Des compromis qui englobent la région... et le Liban ?


Le général à la retraite et proche du parti pro-iranien, Amine Hoteit, estime pour sa part que «l'accord sera le début d'une phase de compromis dans la région, y compris au Liban», et ses premières répercussions risquent d’être ressenties sur le dossier présidentiel. Cela se mettra en place en «entravant la route aux candidats des différents axes au profit de candidats dits de consensus».  Il ajoute dans une interview à Ici Beyrouth: «Lorsque nous parlons de compromis qui affecteront la région, nous n’impliquons pas que ceci se produira demain, mais plutôt dans un délai de deux à cinq ans».

Amine Hoteit exclut que le résultat de l'accord favorisera un parti politique libanais au détriment d'un autre, soulignant que «le pays bénéficiera sans aucun doute de cet accord, car des compromis potentiels régionaux se traduiront à travers une certaine stabilité qui se reflètera automatiquement sur nous». «En revanche, ce qui est certain, c'est que l'accord sera dénué d'impact significatif sur les armements de l'Iran dans la région», ajoute-t-il.

Concernant les raids aériens lancés par l'armée américaine le mardi 23 août contre des groupes soutenus par l'Iran à Deir el-Zor en Syrie, Amine Hoteit explique: «Ce genre d’attaques est considéré comme chose normale dans les négociations, et c'est une étape qui précède la signature. C’est ce que l'on appelle négocier "sous la pression du   feu", dans le but de parfaire les termes de la négociation, mais cela ne portera pas atteinte à l'accord».

Les armes de l’Iran maintenues…

Par ailleurs, le professeur de sciences politiques à l’Université américaine de Beyrouth, Hilal Khachane, considère «que la crise actuelle au Liban est principalement financière et économique, et c’est une crise dont l’Iran n’est pas responsable, contrairement à de nombreuses autres crises». Le professeur clarifie ses propos: «Une stabilité régionale peut conduire à la stabilité du Liban. Mais, soyons clairs sur un point essentiel: aucun pays ne se soucie du Liban au vu de la corruption qui y sévit, et suite à l’effondrement qui dure depuis trois ans, et où aucune autorité n’a été capable d’entreprendre des réformes sérieuses. Au contraire, l’État et le système ne font que drainer l’argent des déposants dans les banques».

Hilal Khashan souligne qu’aujourd’hui, la priorité de l’Iran n’est pas de posséder la bombe atomique en tant que telle. «Ce qui lui importe vraiment, c'est de disposer de la technologie nécessaire lui permettant de fabriquer une bombe en deux ou trois semaines.
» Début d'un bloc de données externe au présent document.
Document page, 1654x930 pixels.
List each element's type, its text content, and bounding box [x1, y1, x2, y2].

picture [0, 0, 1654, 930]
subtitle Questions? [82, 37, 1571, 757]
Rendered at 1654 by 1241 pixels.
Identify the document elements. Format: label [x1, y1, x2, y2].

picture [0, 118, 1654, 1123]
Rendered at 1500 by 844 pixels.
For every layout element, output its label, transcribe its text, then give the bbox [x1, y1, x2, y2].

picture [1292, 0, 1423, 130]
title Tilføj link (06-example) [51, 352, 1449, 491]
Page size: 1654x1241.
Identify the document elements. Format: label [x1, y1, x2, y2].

Le plus fondamental pour l’Iran en ce moment, c’est de préserver son arsenal militaire dans la région à travers lequel il poursuivrait l'expansion de la pensée Khomeyniste, et assurer sa mainmise sur les pays voisins», souligne-t-il. Le professeur affirme que «le Moyen-Orient est devenu une région qui ne préoccupe plus les États-Unis, confortés par l'omniprésence d'Israël». Et Hilal Khachane de conclure: «Au final, l’Iran veut lutter contre la montée en puissance industrielle de la Chine dans l’économie mondiale. De ce fait, il s’est engagé à forger des alliances avec les pays voisins, et en fait son cheval de bataille dans l’étape actuelle».